EXTRACTO DEL DOCUMENTO |
<<<<

Nueva York.- El presidente Donald Trump continuó hoy con su asalto al Estado regulador, al desmantelar medidas para frenar el cambio climático impulsadas por su antecesor, recortar fondos para la investigación científica y médica, además de seguir con los planes para un muro fronterizo, todo mientras su presidencia sigue bajo una investigación sin precedente en la historia estadunidense.
Nunca antes la presidencia de Estados Unidos había estado bajo sospecha y múltiples investigaciones oficiales –incluida la FBI– por posible colusión de su campaña con diplomáticos rusos para manipular la elección presidencial estadunidense.
La noche del lunes hubo una nueva revelación respecto de que Jared Kushner, yerno y asesor oficial de Trump, sostuvo reuniones con ejecutivos del banco ruso Vnesheconombank (VEB) que estaba bajo las sanciones ordenadas por el gobierno de Barack Obama, reportó Reuters. Según esta versión, Kushner se entrevistó en diciembre con Sergei Gorkov, ex integrante del Servicio de Seguridad Federal de Rusia y presidente del banco ruso, nombrado a ese puesto por Vladimir Putin a principios de 2016.

>>>>

EXTRACTOS DE DATOS |
<<<<

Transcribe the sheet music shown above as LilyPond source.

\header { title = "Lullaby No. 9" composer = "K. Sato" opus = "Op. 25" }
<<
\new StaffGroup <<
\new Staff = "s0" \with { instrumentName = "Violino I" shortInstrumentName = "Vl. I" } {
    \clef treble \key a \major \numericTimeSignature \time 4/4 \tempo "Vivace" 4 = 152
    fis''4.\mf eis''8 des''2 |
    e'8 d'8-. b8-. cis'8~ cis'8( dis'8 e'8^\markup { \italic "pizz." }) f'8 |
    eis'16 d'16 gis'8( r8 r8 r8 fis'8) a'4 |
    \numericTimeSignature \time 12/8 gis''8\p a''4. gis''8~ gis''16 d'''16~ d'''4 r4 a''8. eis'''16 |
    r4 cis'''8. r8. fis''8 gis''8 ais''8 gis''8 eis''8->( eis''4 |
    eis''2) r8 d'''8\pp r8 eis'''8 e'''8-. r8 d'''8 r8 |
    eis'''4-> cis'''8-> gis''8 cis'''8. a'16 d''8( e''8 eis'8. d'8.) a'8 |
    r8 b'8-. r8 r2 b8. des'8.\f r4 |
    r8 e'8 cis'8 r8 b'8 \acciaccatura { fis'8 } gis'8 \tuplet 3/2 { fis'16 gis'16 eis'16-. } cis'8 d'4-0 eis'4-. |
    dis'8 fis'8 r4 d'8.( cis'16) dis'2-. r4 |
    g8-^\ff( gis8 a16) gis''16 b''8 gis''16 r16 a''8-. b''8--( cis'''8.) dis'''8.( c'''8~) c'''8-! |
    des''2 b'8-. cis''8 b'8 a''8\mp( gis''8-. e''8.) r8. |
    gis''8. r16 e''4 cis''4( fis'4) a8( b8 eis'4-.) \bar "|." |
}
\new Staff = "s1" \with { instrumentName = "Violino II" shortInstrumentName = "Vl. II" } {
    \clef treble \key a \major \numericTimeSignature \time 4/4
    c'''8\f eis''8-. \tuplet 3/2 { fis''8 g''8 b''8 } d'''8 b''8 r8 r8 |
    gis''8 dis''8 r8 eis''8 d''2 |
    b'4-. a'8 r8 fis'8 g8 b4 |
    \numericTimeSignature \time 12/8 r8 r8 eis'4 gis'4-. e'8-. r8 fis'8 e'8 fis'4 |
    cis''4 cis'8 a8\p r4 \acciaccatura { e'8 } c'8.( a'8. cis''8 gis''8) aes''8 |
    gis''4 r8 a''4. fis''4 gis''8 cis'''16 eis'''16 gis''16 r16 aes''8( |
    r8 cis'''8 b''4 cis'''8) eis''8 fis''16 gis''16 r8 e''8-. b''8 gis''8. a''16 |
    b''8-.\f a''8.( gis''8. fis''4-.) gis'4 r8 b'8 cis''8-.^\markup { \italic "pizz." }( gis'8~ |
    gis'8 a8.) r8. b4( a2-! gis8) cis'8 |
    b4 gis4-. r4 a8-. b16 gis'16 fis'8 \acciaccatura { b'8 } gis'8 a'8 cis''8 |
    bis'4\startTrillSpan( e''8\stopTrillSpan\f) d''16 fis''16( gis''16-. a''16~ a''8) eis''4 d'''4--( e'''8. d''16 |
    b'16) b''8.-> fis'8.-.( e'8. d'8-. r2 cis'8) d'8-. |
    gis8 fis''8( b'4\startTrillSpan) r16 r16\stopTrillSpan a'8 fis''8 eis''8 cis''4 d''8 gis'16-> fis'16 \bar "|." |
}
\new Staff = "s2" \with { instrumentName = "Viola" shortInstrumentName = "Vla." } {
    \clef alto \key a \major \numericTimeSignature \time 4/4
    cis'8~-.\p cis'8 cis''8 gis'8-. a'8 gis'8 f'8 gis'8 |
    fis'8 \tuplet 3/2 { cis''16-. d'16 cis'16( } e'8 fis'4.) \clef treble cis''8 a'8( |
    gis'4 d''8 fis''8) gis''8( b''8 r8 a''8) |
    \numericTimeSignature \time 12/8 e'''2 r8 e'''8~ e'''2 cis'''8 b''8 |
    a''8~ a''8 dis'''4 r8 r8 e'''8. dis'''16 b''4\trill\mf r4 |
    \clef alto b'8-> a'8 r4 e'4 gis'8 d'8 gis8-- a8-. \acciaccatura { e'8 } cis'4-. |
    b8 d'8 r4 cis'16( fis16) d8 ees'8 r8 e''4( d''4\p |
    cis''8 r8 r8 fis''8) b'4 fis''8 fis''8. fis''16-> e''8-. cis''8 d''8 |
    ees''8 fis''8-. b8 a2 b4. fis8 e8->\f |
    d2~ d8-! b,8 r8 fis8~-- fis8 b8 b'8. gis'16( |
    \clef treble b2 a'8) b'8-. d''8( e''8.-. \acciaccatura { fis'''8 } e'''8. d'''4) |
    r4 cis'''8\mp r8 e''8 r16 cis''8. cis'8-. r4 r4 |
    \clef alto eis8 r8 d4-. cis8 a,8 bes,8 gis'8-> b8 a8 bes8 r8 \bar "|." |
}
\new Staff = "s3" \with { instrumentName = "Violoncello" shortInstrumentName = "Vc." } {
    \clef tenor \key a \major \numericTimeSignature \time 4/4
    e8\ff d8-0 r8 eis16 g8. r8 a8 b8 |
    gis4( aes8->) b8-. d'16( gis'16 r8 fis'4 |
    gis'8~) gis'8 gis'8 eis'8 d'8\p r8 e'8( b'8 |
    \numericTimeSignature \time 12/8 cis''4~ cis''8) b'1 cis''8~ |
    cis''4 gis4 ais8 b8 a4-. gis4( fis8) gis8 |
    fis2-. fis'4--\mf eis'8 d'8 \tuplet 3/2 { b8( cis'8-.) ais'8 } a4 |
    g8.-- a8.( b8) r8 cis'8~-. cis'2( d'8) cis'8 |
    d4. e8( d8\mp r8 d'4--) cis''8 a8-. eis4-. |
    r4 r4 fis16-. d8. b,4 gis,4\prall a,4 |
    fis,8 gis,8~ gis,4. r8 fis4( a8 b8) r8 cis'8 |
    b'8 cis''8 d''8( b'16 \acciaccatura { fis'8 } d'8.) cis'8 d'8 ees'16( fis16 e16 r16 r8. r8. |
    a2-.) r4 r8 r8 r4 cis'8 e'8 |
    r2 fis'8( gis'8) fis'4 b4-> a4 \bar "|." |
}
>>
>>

>>>>

LISTA DE TAREAS |
**1.** Según la nota sobre la presidencia de Trump, ¿con quién se entrevistó Jared Kushner en diciembre?
**2.** Copia literalmente de la nota sobre la presidencia de Trump el pasaje que va desde "Nueva York.- El" hasta "la historia estadunidense.".

RESPUESTAS POR TAREA |
**1.** Con Sergei Gorkov, presidente del banco ruso Vnesheconombank (VEB).

**2.**
Nueva York.- El presidente Donald Trump continuó hoy con su asalto al Estado regulador, al desmantelar medidas para frenar el cambio climático impulsadas por su antecesor, recortar fondos para la investigación científica y médica, además de seguir con los planes para un muro fronterizo, todo mientras su presidencia sigue bajo una investigación sin precedente en la historia estadunidense.